[RECORD EXTRACTS — start]

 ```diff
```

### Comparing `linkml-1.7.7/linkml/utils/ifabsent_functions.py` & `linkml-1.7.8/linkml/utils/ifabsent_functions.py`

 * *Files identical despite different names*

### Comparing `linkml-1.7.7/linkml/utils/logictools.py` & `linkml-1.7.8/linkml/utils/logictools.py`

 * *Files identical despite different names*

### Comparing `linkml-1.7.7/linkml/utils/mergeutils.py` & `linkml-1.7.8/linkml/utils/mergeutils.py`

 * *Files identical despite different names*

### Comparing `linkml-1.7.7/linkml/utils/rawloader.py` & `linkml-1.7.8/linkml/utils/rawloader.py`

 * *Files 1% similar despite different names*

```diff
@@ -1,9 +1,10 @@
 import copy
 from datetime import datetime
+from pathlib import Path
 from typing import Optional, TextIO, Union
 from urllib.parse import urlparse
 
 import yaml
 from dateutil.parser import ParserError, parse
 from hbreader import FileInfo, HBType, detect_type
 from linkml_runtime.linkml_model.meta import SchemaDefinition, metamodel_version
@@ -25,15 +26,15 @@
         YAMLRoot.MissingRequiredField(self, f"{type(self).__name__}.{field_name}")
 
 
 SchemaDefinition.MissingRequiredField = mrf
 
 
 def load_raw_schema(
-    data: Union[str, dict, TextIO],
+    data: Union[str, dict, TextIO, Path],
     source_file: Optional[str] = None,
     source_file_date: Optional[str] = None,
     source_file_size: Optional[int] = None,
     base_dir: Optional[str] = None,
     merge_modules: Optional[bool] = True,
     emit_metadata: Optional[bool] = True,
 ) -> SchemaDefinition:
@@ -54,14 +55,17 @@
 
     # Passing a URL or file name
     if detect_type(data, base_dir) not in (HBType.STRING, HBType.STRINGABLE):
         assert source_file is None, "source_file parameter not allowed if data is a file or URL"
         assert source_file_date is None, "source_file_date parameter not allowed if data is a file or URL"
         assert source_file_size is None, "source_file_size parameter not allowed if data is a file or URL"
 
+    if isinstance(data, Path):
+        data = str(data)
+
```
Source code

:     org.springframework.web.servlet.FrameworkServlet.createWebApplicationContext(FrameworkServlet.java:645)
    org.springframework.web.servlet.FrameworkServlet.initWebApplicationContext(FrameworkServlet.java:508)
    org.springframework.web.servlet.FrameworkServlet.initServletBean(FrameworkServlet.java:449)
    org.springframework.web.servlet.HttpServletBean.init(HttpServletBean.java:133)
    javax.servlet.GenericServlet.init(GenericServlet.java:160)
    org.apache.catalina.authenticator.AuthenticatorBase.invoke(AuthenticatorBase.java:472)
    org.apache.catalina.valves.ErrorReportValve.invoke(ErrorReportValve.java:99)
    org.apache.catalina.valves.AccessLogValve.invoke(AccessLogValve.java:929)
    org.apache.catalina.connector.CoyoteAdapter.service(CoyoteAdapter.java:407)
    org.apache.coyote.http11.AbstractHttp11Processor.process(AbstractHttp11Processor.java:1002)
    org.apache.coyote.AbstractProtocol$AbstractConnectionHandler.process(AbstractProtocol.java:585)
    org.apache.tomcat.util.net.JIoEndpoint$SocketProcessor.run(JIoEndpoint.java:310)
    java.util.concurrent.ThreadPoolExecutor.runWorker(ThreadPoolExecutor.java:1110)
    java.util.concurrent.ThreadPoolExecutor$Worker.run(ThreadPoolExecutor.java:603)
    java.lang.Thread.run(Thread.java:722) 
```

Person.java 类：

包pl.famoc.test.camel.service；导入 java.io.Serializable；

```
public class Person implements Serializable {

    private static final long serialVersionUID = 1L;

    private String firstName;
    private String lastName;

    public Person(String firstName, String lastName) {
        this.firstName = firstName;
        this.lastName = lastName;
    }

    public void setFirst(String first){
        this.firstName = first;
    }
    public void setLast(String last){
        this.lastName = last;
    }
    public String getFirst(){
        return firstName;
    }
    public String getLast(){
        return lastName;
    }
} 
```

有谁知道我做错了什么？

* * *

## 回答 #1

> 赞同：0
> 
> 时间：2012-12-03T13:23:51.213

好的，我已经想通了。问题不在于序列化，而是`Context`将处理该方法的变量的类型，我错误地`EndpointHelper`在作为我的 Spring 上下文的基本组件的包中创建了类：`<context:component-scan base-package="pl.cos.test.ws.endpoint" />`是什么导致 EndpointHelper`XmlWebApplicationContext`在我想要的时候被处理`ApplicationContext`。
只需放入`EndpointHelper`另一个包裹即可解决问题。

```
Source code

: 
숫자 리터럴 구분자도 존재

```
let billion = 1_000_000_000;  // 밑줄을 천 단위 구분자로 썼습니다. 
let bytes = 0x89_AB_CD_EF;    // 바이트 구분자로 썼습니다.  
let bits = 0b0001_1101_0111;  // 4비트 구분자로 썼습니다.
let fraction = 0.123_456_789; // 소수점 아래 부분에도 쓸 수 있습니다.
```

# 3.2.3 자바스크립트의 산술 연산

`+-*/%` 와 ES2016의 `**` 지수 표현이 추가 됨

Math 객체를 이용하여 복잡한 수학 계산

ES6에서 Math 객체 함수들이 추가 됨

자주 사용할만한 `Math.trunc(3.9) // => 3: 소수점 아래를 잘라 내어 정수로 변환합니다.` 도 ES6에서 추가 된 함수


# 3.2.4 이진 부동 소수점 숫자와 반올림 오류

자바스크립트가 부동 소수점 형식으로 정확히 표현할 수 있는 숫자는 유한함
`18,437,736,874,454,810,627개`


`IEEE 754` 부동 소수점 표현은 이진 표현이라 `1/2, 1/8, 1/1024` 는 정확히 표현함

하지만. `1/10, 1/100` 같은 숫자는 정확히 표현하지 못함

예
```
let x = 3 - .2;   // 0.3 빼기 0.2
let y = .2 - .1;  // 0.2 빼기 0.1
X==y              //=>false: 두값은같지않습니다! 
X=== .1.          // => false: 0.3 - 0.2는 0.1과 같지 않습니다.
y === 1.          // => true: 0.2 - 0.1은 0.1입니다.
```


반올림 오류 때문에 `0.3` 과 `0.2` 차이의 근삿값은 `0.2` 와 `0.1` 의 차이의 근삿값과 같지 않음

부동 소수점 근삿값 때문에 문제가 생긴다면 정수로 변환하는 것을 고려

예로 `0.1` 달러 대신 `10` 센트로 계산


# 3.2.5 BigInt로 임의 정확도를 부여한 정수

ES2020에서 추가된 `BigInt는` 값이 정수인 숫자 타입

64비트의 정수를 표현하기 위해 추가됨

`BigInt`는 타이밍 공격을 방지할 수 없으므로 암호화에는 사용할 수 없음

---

[RECORD EXTRACTS — finish]

WHAT THE TASK ASKS: The lines above that hold "Optional" are the result; show every one of them.

RESPONSE FOR THIS EXERCISE:
 from typing import Optional, TextIO, Union
     source_file: Optional[str] = None,
     source_file_date: Optional[str] = None,
     source_file_size: Optional[int] = None,
     base_dir: Optional[str] = None,
     merge_modules: Optional[bool] = True,
     emit_metadata: Optional[bool] = True,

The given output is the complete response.